Dataset excerpts:
———

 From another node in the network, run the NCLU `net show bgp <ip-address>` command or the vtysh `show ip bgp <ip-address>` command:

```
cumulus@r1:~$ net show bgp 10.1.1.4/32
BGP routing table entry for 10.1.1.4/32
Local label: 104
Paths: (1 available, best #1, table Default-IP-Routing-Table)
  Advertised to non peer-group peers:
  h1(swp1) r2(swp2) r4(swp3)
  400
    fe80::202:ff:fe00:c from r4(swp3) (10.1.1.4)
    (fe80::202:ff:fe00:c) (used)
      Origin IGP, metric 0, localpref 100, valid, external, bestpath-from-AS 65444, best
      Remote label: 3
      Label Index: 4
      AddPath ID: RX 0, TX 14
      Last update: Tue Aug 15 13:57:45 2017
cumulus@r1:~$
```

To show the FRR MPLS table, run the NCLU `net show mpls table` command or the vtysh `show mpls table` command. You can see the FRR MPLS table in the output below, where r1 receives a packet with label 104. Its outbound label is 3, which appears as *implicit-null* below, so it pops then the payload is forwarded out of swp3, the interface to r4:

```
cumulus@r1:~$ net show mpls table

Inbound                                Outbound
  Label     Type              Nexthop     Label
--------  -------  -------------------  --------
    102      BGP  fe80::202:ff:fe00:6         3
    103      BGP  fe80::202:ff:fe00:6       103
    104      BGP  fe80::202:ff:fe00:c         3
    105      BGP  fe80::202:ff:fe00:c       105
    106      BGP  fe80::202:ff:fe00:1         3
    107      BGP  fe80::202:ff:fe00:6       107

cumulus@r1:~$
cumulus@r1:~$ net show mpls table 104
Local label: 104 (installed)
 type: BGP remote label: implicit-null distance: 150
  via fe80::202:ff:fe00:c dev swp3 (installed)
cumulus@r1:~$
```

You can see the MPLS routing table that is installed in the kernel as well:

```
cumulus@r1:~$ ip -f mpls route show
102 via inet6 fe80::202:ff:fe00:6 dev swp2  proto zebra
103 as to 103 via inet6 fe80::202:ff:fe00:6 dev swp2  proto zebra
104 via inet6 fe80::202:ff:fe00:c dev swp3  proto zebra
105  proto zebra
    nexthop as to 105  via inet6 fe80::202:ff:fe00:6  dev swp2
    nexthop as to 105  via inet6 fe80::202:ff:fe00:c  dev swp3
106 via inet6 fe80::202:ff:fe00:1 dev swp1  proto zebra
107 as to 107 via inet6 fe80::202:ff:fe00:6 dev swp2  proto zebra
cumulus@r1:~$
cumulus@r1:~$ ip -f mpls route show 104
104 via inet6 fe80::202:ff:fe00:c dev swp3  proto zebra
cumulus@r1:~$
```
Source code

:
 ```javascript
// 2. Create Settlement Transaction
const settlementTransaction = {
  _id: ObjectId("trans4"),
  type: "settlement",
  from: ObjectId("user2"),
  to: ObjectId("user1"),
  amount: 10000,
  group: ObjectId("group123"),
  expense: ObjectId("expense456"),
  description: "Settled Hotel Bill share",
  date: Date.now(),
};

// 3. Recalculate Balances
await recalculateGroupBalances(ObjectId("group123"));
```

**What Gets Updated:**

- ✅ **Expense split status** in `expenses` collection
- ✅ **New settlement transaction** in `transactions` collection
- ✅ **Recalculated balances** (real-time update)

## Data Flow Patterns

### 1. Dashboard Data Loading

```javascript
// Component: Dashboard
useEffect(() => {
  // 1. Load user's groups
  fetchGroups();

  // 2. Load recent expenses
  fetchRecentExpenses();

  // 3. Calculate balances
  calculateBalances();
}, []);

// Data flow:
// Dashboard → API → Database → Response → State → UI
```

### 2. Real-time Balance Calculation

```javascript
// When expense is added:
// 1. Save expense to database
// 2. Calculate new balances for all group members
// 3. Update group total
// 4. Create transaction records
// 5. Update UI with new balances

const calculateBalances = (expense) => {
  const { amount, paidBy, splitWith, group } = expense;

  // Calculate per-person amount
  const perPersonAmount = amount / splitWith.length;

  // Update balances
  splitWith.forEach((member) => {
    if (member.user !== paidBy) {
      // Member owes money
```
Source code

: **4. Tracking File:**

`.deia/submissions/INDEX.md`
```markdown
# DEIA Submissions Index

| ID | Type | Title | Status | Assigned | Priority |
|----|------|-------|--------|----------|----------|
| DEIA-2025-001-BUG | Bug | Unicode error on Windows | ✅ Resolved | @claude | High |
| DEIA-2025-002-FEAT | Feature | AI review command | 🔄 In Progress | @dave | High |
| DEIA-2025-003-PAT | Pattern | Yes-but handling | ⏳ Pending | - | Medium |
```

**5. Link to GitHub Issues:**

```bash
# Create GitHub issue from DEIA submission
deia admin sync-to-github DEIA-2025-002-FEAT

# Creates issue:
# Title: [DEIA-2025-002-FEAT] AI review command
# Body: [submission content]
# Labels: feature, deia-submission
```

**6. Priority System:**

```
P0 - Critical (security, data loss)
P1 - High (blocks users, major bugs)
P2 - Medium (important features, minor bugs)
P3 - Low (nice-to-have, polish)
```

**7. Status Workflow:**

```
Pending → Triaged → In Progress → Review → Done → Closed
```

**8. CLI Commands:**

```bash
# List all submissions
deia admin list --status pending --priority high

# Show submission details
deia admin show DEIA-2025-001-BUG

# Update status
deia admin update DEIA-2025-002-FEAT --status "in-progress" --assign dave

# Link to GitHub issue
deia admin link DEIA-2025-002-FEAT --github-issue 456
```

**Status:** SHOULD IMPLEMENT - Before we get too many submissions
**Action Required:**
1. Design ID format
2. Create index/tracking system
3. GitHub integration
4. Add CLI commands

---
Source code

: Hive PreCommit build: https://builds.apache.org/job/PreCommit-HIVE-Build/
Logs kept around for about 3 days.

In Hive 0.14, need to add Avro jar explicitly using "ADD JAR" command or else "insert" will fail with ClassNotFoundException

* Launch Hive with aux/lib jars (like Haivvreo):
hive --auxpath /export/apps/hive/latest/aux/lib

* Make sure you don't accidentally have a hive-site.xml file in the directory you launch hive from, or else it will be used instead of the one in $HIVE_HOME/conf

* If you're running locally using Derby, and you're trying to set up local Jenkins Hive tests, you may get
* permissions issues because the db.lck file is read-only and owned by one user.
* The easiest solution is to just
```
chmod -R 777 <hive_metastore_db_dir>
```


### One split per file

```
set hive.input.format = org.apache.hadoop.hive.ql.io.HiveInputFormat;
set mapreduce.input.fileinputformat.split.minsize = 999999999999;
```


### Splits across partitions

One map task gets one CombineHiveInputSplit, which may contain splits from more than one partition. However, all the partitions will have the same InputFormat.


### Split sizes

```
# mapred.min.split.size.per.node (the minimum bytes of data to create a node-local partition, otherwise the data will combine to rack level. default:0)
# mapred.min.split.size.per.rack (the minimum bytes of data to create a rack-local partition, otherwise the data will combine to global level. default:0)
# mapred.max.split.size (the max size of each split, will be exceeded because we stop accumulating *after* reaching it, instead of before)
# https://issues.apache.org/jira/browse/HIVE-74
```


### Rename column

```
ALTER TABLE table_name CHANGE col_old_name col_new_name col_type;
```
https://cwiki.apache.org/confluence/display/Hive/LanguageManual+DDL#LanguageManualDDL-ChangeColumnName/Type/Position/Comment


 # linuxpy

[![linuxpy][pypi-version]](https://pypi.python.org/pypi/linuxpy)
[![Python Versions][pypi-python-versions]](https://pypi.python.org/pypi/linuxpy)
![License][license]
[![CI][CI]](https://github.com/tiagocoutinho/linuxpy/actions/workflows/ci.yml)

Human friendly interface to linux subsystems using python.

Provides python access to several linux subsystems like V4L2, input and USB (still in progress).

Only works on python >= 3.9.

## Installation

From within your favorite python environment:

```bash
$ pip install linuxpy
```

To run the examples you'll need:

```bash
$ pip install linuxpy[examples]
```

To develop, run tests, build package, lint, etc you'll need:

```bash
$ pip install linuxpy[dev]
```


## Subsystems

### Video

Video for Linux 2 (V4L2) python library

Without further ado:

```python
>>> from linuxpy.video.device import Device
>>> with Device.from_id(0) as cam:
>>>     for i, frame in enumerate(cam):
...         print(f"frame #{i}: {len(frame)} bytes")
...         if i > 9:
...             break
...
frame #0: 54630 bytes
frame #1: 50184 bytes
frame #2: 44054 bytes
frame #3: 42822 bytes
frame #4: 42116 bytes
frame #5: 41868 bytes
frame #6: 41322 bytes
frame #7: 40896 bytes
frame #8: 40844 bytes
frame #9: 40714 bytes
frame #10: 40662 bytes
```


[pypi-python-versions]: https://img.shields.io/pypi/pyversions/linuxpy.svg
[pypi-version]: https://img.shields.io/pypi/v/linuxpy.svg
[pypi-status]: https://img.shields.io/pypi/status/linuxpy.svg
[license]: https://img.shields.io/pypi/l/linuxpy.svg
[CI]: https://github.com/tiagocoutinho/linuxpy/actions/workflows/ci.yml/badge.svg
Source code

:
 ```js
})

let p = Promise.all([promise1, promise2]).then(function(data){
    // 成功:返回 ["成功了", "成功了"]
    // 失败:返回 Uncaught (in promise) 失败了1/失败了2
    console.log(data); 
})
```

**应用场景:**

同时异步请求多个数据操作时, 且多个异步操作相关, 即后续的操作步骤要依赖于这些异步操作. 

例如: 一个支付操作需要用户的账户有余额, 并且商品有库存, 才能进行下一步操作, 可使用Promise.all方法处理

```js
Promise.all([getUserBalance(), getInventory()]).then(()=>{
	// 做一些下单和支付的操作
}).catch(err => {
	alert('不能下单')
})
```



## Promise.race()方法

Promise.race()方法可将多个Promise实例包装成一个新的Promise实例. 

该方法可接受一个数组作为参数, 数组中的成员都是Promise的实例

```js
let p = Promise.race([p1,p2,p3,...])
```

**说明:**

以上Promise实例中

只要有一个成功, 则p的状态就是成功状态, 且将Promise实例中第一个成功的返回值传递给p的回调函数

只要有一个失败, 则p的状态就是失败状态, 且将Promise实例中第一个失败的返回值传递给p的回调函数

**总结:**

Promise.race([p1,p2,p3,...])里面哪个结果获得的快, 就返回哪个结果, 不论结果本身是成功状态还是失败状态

———

Your goal: Within the entries above, find the string "collection" and return each line that holds it.

Exercise response:
- ✅ **Expense split status** in `expenses` collection
- ✅ **New settlement transaction** in `transactions` collection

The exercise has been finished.